───── Supplied records ─────

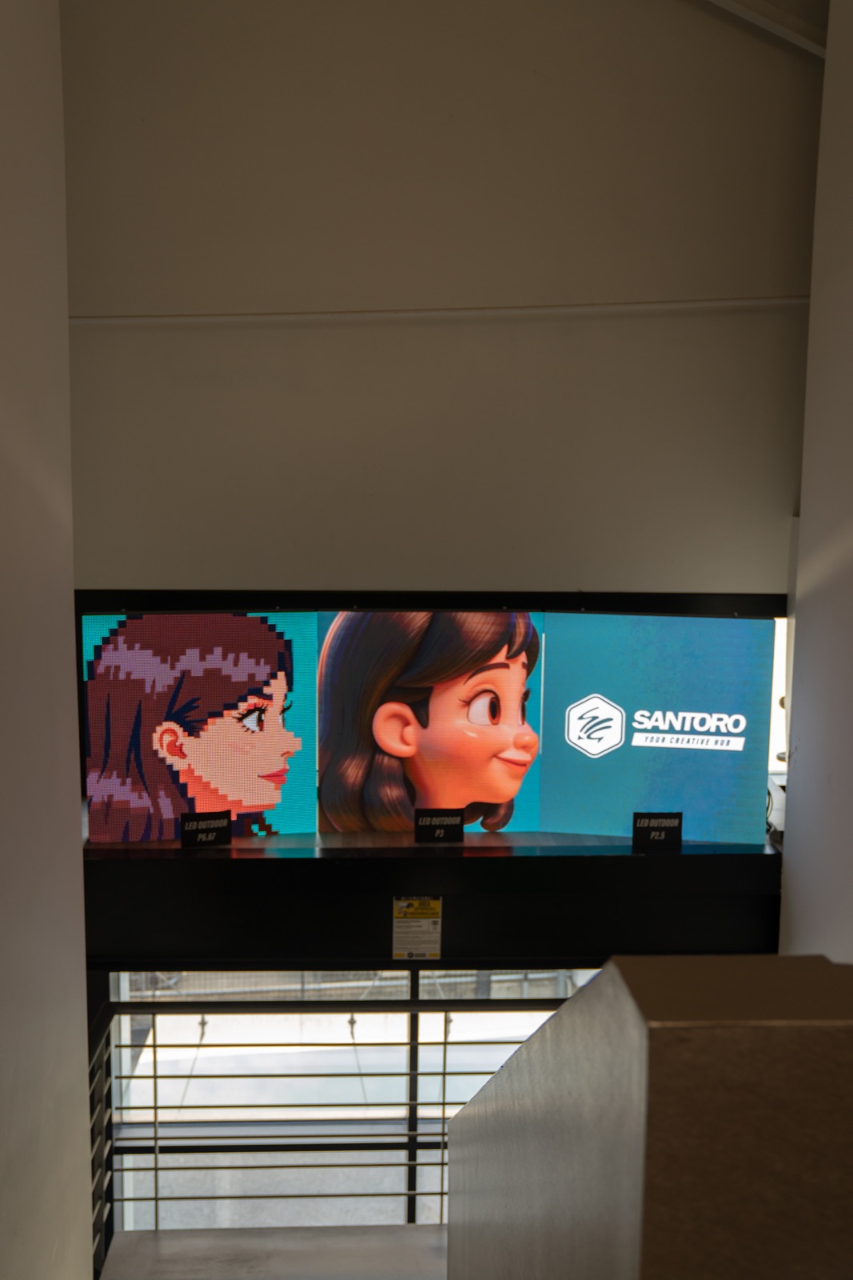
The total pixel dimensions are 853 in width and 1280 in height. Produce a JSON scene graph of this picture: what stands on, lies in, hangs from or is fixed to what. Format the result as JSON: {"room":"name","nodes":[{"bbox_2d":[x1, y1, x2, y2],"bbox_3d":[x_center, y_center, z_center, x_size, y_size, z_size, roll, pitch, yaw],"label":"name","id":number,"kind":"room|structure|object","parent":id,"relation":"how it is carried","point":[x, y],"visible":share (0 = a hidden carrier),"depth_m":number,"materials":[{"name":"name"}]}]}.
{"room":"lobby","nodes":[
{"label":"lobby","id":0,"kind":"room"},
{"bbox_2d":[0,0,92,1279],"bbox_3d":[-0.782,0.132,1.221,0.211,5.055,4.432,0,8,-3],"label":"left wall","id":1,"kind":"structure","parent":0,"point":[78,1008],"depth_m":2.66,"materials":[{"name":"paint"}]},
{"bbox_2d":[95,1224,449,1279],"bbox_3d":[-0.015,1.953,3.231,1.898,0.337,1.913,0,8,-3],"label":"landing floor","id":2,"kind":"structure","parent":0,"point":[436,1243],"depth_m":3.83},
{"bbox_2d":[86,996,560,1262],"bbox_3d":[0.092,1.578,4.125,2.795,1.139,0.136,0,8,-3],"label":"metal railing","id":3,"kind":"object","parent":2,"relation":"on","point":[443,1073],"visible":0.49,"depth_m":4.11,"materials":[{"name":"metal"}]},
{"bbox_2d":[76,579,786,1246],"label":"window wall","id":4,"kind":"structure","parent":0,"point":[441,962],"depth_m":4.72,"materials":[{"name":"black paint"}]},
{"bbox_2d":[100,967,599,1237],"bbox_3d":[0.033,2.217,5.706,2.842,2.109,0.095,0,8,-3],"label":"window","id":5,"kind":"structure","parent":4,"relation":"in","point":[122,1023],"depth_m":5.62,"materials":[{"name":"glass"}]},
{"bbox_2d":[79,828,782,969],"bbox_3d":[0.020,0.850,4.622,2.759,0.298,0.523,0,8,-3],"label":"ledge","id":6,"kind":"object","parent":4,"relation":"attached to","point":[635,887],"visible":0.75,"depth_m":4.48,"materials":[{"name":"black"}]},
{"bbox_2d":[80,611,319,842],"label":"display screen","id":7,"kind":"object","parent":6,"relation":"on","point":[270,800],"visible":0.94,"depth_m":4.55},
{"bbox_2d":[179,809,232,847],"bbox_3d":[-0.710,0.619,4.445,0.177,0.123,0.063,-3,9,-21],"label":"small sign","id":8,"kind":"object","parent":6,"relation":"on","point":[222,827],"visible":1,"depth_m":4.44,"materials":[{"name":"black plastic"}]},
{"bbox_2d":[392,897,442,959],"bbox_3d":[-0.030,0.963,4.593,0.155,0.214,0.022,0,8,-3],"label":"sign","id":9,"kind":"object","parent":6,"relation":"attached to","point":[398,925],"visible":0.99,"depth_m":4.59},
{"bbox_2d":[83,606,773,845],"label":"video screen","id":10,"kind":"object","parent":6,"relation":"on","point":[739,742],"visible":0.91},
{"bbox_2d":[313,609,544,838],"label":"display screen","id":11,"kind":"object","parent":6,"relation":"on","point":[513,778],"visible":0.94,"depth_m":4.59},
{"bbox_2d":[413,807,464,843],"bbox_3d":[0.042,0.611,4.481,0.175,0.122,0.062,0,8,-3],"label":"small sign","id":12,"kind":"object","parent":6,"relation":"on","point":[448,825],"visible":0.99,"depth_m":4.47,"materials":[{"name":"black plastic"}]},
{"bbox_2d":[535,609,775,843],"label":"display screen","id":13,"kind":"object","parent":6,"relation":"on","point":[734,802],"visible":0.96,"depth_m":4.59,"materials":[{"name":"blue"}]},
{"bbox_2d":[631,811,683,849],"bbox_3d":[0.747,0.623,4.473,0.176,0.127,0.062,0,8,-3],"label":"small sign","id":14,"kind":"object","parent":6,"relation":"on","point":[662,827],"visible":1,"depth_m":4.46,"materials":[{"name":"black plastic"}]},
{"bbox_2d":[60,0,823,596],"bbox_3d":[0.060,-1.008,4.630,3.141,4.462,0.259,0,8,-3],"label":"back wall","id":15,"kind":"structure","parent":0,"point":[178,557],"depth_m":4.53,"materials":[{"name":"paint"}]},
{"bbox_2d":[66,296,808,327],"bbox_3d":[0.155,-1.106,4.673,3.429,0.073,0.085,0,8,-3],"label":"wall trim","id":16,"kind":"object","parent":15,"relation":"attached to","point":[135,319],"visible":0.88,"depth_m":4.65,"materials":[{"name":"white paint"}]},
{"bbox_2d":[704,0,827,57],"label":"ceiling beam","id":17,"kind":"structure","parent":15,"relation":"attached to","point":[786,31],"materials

─────

■ **Prompt**: In your copy of the records above, include no pictures and match every line exactly.

■ **Answer space**:
The total pixel dimensions are 853 in width and 1280 in height. Produce a JSON scene graph of this picture: what stands on, lies in, hangs from or is fixed to what. Format the result as JSON: {"room":"name","nodes":[{"bbox_2d":[x1, y1, x2, y2],"bbox_3d":[x_center, y_center, z_center, x_size, y_size, z_size, roll, pitch, yaw],"label":"name","id":number,"kind":"room|structure|object","parent":id,"relation":"how it is carried","point":[x, y],"visible":share (0 = a hidden carrier),"depth_m":number,"materials":[{"name":"name"}]}]}.
{"room":"lobby","nodes":[
{"label":"lobby","id":0,"kind":"room"},
{"bbox_2d":[0,0,92,1279],"bbox_3d":[-0.782,0.132,1.221,0.211,5.055,4.432,0,8,-3],"label":"left wall","id":1,"kind":"structure","parent":0,"point":[78,1008],"depth_m":2.66,"materials":[{"name":"paint"}]},
{"bbox_2d":[95,1224,449,1279],"bbox_3d":[-0.015,1.953,3.231,1.898,0.337,1.913,0,8,-3],"label":"landing floor","id":2,"kind":"structure","parent":0,"point":[436,1243],"depth_m":3.83},
{"bbox_2d":[86,996,560,1262],"bbox_3d":[0.092,1.578,4.125,2.795,1.139,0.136,0,8,-3],"label":"metal railing","id":3,"kind":"object","parent":2,"relation":"on","point":[443,1073],"visible":0.49,"depth_m":4.11,"materials":[{"name":"metal"}]},
{"bbox_2d":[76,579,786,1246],"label":"window wall","id":4,"kind":"structure","parent":0,"point":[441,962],"depth_m":4.72,"materials":[{"name":"black paint"}]},
{"bbox_2d":[100,967,599,1237],"bbox_3d":[0.033,2.217,5.706,2.842,2.109,0.095,0,8,-3],"label":"window","id":5,"kind":"structure","parent":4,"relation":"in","point":[122,1023],"depth_m":5.62,"materials":[{"name":"glass"}]},
{"bbox_2d":[79,828,782,969],"bbox_3d":[0.020,0.850,4.622,2.759,0.298,0.523,0,8,-3],"label":"ledge","id":6,"kind":"object","parent":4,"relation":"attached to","point":[635,887],"visible":0.75,"depth_m":4.48,"materials":[{"name":"black"}]},
{"bbox_2d":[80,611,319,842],"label":"display screen","id":7,"kind":"object","parent":6,"relation":"on","point":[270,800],"visible":0.94,"depth_m":4.55},
{"bbox_2d":[179,809,232,847],"bbox_3d":[-0.710,0.619,4.445,0.177,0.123,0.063,-3,9,-21],"label":"small sign","id":8,"kind":"object","parent":6,"relation":"on","point":[222,827],"visible":1,"depth_m":4.44,"materials":[{"name":"black plastic"}]},
{"bbox_2d":[392,897,442,959],"bbox_3d":[-0.030,0.963,4.593,0.155,0.214,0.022,0,8,-3],"label":"sign","id":9,"kind":"object","parent":6,"relation":"attached to","point":[398,925],"visible":0.99,"depth_m":4.59},
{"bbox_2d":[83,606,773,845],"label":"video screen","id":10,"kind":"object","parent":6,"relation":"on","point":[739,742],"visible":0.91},
{"bbox_2d":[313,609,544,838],"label":"display screen","id":11,"kind":"object","parent":6,"relation":"on","point":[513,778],"visible":0.94,"depth_m":4.59},
{"bbox_2d":[413,807,464,843],"bbox_3d":[0.042,0.611,4.481,0.175,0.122,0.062,0,8,-3],"label":"small sign","id":12,"kind":"object","parent":6,"relation":"on","point":[448,825],"visible":0.99,"depth_m":4.47,"materials":[{"name":"black plastic"}]},
{"bbox_2d":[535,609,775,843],"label":"display screen","id":13,"kind":"object","parent":6,"relation":"on","point":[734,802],"visible":0.96,"depth_m":4.59,"materials":[{"name":"blue"}]},
{"bbox_2d":[631,811,683,849],"bbox_3d":[0.747,0.623,4.473,0.176,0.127,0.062,0,8,-3],"label":"small sign","id":14,"kind":"object","parent":6,"relation":"on","point":[662,827],"visible":1,"depth_m":4.46,"materials":[{"name":"black plastic"}]},
{"bbox_2d":[60,0,823,596],"bbox_3d":[0.060,-1.008,4.630,3.141,4.462,0.259,0,8,-3],"label":"back wall","id":15,"kind":"structure","parent":0,"point":[178,557],"depth_m":4.53,"materials":[{"name":"paint"}]},
{"bbox_2d":[66,296,808,327],"bbox_3d":[0.155,-1.106,4.673,3.429,0.073,0.085,0,8,-3],"label":"wall trim","id":16,"kind":"object","parent":15,"relation":"attached to","point":[135,319],"visible":0.88,"depth_m":4.65,"materials":[{"name":"white paint"}]},
{"bbox_2d":[704,0,827,57],"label":"ceiling beam","id":17,"kind":"structure","parent":15,"relation":"attached to","point":[786,31],"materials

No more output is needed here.